Nomulus uses Cloud Storage for bulk storage of large flat files that aren't suitable for SQL. These files include backups, RDE exports, and reports. Each bucket name must be unique across all of Google Cloud Storage, so we use the common recommended pattern of prefixing all buckets with the name of the project (which is itself globally unique). Most of the bucket names are configurable, but the most important / relevant defaults are:

  • PROJECT-billing -- Monthly invoice files for each registrar.
  • PROJECT-bsa -- BSA data and output
  • PROJECT-domain-lists -- Daily exports of all registered domain names per TLD.
  • PROJECT-gcs-logs -- This bucket is used at Google to store the GCS access logs and storage data. This bucket is not required by the Registry system, but can provide useful logging information. For instructions on setup, see the Cloud Storage documentation.
  • PROJECT-icann-brda -- This bucket contains the weekly ICANN BRDA files.
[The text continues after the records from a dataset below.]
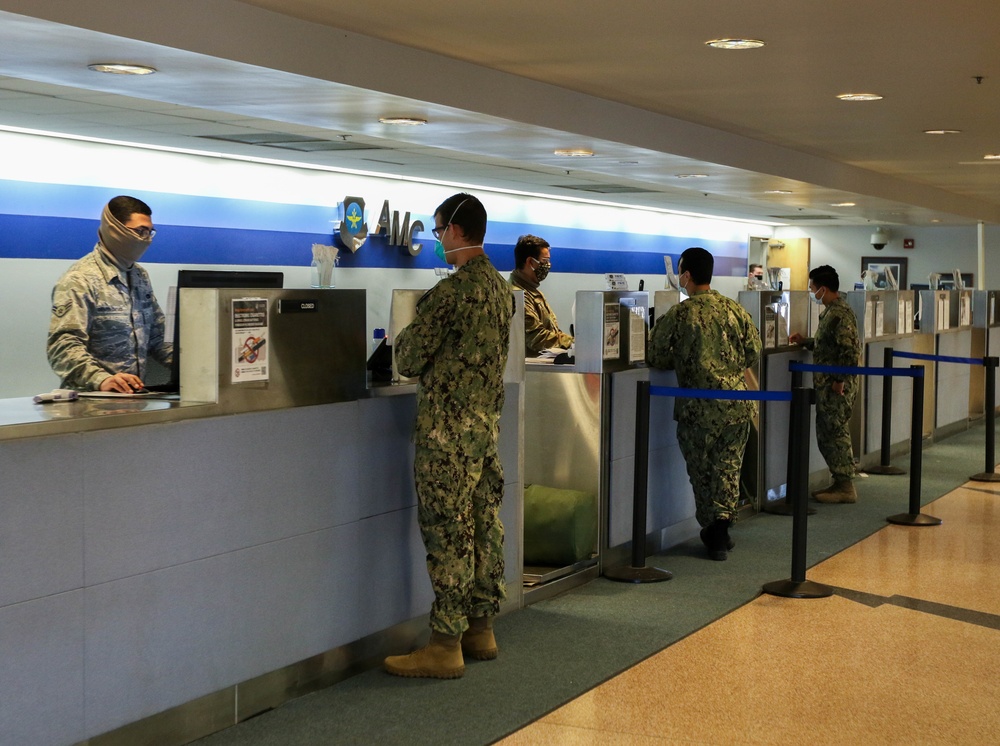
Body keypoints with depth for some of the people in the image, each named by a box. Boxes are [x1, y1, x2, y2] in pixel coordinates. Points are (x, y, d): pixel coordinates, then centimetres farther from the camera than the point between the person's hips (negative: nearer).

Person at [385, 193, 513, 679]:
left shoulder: (451, 291, -17)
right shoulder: (500, 287, 11)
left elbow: (409, 360, -12)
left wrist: (404, 340, 9)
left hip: (447, 428, -9)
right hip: (486, 420, 9)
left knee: (447, 533, -5)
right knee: (484, 525, 13)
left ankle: (445, 645, 0)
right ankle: (480, 629, 23)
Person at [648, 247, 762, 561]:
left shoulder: (678, 315, -8)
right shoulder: (735, 310, 3)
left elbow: (656, 357, -2)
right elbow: (753, 352, 10)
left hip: (698, 407, -3)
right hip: (737, 404, 3)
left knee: (702, 470, 8)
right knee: (728, 467, 10)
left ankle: (713, 532, 11)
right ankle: (721, 528, 5)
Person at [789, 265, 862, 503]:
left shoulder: (840, 313, -17)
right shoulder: (830, 311, 14)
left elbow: (850, 349, -23)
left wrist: (840, 380, -21)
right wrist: (806, 341, 15)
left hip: (837, 386, -10)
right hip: (826, 384, 10)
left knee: (836, 434, -4)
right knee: (827, 434, 14)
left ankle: (846, 487, 2)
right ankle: (839, 482, 21)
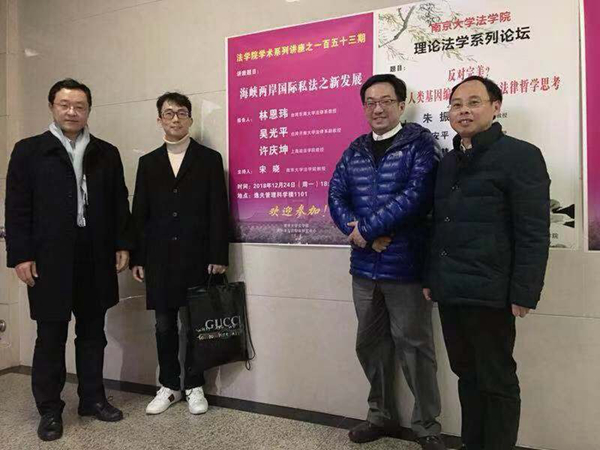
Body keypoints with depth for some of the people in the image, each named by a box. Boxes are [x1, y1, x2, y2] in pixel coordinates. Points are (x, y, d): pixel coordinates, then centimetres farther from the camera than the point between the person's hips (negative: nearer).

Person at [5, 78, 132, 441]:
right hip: (49, 258, -2)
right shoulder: (29, 150, 4)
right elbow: (17, 207, -1)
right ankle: (50, 409, 21)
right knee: (51, 336, 7)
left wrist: (123, 245, 3)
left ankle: (93, 399, 26)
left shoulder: (107, 153, 10)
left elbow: (119, 204, 9)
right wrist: (20, 255, -7)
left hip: (96, 257, 3)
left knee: (93, 332, 12)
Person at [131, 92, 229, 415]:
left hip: (196, 257, -2)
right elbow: (139, 213, 8)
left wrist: (218, 256, -8)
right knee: (164, 325, 10)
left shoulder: (209, 159, 3)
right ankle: (168, 386, 26)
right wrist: (136, 258, 4)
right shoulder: (148, 162, 11)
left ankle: (194, 387, 22)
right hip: (159, 258, 3)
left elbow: (218, 211, -3)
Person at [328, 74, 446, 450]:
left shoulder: (419, 143, -5)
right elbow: (336, 195, 5)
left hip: (405, 264, -6)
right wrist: (357, 232, -14)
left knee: (414, 345, 4)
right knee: (370, 343, 16)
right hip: (365, 265, 6)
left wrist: (365, 228, -16)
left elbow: (417, 195, -18)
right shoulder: (355, 150, 12)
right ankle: (382, 415, 36)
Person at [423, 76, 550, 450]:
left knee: (497, 381, 6)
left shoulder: (520, 155, -5)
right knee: (467, 376, 18)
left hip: (488, 292, -7)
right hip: (449, 291, 7)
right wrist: (431, 278, 16)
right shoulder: (449, 163, 16)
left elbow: (534, 233, -11)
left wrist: (523, 293, -16)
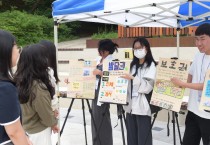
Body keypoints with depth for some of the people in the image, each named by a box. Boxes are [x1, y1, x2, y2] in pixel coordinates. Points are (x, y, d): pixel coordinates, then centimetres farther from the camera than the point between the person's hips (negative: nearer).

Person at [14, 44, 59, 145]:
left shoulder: (20, 80, -10)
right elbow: (45, 113, -21)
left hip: (24, 128, 7)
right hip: (38, 131, -7)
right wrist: (53, 123, -2)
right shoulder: (38, 87, -33)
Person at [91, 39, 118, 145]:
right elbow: (93, 73, 19)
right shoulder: (99, 60, 13)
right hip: (96, 91, 8)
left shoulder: (111, 61, -11)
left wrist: (100, 73, -26)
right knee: (96, 118, 14)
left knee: (102, 119, -1)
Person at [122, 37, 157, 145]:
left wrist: (133, 78, -22)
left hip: (142, 106, -6)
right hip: (131, 105, 6)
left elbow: (148, 86, -15)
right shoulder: (133, 65, 17)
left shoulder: (151, 65, -3)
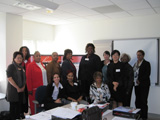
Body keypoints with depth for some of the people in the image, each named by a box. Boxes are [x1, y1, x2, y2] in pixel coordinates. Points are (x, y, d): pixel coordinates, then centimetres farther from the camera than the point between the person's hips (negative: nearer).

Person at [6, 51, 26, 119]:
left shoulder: (21, 67, 14)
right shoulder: (11, 67, -5)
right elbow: (9, 78, -13)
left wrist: (23, 87, 2)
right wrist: (17, 88, -13)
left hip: (21, 90, 6)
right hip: (13, 90, -6)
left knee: (20, 106, 6)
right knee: (14, 107, -2)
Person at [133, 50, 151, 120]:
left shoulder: (146, 63, -2)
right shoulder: (135, 64, 16)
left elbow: (147, 74, -10)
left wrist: (140, 80, -17)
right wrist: (135, 81, 0)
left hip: (144, 85, -5)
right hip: (137, 85, 6)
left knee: (143, 101, -5)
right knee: (137, 101, 7)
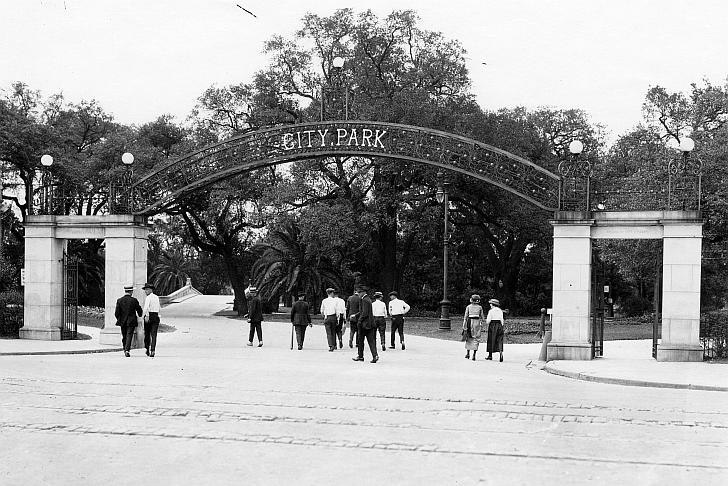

There is no lifecycle expiration; we keep a history of all the files. This bucket must exist for the BRDA process to function.
  • PROJECT-icann-zfa -- This bucket contains the most recent ICANN ZFA files. No lifecycle is needed, because the files are overwritten each time.
  • PROJECT-rde -- This bucket contains RDE exports, which should then be regularly uploaded to the escrow provider. Lifecycle is set to 90 days. The bucket must exist.
  • PROJECT-reporting -- Contains monthly ICANN reporting files.